**Exercise description:** Could you restate word for word every line of the records below, from the first one to the one holding "We take any"?

**Data listing:**
*-*-*

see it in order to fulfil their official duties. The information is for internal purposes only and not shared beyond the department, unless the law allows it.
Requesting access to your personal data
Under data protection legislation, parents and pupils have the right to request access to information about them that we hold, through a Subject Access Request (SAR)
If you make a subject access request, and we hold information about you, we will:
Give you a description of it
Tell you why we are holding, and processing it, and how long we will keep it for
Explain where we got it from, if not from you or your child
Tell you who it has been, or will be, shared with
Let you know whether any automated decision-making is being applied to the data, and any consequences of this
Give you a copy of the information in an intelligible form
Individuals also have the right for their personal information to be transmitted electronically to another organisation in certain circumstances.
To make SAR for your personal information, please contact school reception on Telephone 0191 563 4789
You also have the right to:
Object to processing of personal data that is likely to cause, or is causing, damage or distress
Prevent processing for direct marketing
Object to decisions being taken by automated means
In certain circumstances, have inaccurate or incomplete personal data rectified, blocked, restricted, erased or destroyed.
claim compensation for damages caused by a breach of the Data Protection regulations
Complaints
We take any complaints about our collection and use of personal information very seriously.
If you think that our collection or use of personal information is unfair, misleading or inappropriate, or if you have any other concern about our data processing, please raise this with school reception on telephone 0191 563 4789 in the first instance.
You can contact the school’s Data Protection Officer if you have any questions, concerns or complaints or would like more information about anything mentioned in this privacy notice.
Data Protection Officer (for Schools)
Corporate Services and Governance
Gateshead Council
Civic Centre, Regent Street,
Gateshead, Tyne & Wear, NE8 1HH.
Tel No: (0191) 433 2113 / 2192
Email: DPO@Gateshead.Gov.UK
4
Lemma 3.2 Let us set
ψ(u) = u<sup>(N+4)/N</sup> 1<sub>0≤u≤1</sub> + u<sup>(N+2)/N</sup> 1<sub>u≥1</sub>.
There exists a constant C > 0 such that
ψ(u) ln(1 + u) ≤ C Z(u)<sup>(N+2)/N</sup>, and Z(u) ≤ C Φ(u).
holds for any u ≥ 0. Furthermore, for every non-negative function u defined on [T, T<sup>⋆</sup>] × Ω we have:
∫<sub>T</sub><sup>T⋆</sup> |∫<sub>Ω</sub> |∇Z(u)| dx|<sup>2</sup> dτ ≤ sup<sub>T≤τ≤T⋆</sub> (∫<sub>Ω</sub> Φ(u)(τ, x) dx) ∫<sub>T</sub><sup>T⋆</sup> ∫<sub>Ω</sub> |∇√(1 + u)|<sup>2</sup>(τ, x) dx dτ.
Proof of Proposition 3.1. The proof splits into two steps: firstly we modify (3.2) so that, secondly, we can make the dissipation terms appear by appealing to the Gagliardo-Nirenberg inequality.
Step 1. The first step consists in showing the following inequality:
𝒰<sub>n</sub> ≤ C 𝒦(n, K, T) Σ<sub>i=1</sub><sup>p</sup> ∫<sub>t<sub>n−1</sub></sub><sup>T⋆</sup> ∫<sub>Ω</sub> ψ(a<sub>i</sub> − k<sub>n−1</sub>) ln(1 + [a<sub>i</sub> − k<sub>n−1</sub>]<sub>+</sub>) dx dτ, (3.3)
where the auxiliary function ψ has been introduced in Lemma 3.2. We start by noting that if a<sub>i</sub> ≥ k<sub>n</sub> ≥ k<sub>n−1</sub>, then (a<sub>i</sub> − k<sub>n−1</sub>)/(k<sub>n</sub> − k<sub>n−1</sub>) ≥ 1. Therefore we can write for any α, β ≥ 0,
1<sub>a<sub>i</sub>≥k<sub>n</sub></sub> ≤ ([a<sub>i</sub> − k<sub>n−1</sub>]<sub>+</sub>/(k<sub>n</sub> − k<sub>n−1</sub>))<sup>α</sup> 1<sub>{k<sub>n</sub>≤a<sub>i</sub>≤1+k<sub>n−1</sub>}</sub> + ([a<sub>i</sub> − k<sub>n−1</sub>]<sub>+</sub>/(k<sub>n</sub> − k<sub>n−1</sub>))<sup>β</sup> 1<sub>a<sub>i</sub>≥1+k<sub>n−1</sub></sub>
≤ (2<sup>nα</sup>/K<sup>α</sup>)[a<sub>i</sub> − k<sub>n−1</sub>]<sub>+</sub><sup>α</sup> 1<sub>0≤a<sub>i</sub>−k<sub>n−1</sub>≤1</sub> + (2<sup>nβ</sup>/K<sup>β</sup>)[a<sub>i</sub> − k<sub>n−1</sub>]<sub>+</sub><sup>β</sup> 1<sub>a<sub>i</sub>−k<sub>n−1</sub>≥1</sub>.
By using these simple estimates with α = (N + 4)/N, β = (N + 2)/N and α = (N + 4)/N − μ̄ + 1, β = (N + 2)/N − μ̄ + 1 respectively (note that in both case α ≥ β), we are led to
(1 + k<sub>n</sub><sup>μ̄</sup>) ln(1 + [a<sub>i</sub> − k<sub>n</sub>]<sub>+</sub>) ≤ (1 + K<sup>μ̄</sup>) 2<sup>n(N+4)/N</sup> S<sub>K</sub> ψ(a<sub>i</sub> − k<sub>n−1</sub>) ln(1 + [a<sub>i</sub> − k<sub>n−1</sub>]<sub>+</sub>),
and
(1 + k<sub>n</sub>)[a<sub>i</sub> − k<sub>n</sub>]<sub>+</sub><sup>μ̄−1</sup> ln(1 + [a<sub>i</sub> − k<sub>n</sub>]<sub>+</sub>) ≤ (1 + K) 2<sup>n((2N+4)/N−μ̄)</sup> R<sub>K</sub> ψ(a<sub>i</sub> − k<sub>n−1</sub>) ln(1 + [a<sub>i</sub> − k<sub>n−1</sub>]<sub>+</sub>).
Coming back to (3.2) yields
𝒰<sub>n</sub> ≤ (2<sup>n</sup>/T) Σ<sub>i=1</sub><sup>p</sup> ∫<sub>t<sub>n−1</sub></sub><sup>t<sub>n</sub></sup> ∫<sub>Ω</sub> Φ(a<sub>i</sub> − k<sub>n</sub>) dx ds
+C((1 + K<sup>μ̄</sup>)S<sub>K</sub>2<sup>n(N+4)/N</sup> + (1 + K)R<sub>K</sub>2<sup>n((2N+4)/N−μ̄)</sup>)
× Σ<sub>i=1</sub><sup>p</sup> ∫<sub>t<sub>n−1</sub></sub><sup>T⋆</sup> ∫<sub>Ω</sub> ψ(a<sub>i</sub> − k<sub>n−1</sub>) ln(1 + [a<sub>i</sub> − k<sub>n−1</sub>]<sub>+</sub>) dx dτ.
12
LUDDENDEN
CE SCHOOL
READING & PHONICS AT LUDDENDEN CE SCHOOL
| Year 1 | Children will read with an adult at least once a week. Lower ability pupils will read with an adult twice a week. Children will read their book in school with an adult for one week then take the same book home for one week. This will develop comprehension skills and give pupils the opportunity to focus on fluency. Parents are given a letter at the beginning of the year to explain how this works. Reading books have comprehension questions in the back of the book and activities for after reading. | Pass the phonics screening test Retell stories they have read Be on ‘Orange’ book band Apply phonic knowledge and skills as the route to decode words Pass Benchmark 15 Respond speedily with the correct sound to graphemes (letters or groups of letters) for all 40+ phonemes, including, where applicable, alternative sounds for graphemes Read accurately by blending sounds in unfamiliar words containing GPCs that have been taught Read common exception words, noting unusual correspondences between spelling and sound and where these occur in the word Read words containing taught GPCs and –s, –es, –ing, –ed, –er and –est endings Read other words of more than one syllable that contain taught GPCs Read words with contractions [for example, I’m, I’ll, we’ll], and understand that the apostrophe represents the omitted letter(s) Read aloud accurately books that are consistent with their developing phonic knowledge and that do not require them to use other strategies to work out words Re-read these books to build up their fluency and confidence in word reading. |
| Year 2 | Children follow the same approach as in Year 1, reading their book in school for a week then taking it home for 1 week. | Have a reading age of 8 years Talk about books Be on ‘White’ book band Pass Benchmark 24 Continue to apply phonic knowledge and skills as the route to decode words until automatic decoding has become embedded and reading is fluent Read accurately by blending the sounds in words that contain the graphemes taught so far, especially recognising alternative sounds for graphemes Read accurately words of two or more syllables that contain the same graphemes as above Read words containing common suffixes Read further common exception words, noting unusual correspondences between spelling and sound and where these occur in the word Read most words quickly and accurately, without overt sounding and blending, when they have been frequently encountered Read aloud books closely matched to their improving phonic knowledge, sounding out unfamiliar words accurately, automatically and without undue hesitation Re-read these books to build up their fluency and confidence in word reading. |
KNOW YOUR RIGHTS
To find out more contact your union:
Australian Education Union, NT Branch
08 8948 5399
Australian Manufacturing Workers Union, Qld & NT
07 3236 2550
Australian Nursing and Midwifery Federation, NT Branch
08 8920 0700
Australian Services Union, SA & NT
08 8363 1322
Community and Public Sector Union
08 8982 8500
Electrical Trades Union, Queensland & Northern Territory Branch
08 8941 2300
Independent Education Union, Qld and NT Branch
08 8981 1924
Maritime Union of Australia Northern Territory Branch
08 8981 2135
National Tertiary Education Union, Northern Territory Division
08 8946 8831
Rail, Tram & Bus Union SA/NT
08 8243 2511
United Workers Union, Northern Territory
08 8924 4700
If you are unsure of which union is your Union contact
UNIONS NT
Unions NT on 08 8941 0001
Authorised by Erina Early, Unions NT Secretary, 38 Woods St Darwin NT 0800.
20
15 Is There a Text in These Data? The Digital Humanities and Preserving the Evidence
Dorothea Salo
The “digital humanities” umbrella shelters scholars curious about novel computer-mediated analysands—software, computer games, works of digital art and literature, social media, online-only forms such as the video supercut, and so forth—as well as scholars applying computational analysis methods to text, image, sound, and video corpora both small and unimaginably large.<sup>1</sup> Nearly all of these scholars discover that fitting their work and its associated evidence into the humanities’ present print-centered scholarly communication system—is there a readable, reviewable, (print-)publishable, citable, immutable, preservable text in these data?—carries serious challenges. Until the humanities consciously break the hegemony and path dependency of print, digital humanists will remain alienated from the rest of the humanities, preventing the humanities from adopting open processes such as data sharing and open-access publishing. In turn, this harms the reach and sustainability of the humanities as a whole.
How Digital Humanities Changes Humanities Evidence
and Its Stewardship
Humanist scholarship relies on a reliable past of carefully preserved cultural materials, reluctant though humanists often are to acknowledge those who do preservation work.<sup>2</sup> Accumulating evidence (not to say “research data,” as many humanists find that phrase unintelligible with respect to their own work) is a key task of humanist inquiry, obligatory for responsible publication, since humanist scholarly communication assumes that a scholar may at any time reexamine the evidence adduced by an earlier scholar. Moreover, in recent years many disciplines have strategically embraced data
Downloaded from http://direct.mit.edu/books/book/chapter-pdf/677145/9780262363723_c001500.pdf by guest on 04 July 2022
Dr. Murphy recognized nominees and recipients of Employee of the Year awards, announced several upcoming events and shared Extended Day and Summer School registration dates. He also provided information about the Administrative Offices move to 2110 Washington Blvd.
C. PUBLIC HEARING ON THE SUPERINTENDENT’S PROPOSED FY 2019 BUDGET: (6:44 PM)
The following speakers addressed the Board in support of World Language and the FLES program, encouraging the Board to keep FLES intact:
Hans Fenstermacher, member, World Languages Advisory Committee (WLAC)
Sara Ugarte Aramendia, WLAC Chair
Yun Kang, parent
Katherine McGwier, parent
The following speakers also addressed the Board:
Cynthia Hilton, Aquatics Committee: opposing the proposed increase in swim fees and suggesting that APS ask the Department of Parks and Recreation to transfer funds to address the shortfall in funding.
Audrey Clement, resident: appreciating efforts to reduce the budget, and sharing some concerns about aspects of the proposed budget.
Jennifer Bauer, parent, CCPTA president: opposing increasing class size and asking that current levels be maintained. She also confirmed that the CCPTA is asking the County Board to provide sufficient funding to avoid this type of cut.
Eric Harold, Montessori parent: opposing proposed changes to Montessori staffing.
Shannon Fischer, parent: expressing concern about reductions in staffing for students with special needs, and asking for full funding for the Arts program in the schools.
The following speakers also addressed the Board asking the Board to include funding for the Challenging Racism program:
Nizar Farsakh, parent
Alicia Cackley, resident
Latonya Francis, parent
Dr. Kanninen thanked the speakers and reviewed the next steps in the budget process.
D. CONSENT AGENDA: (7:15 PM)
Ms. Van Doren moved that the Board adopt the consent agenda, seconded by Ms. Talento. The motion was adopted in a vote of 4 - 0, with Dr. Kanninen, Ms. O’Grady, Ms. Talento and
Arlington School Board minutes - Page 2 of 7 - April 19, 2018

*-*-*

**Task result:**
see it in order to fulfil their official duties. The information is for internal purposes only and not shared beyond the department, unless the law allows it.
Requesting access to your personal data
Under data protection legislation, parents and pupils have the right to request access to information about them that we hold, through a Subject Access Request (SAR)
If you make a subject access request, and we hold information about you, we will:
Give you a description of it
Tell you why we are holding, and processing it, and how long we will keep it for
Explain where we got it from, if not from you or your child
Tell you who it has been, or will be, shared with
Let you know whether any automated decision-making is being applied to the data, and any consequences of this
Give you a copy of the information in an intelligible form
Individuals also have the right for their personal information to be transmitted electronically to another organisation in certain circumstances.
To make SAR for your personal information, please contact school reception on Telephone 0191 563 4789
You also have the right to:
Object to processing of personal data that is likely to cause, or is causing, damage or distress
Prevent processing for direct marketing
Object to decisions being taken by automated means
In certain circumstances, have inaccurate or incomplete personal data rectified, blocked, restricted, erased or destroyed.
claim compensation for damages caused by a breach of the Data Protection regulations
Complaints
We take any complaints about our collection and use of personal information very seriously.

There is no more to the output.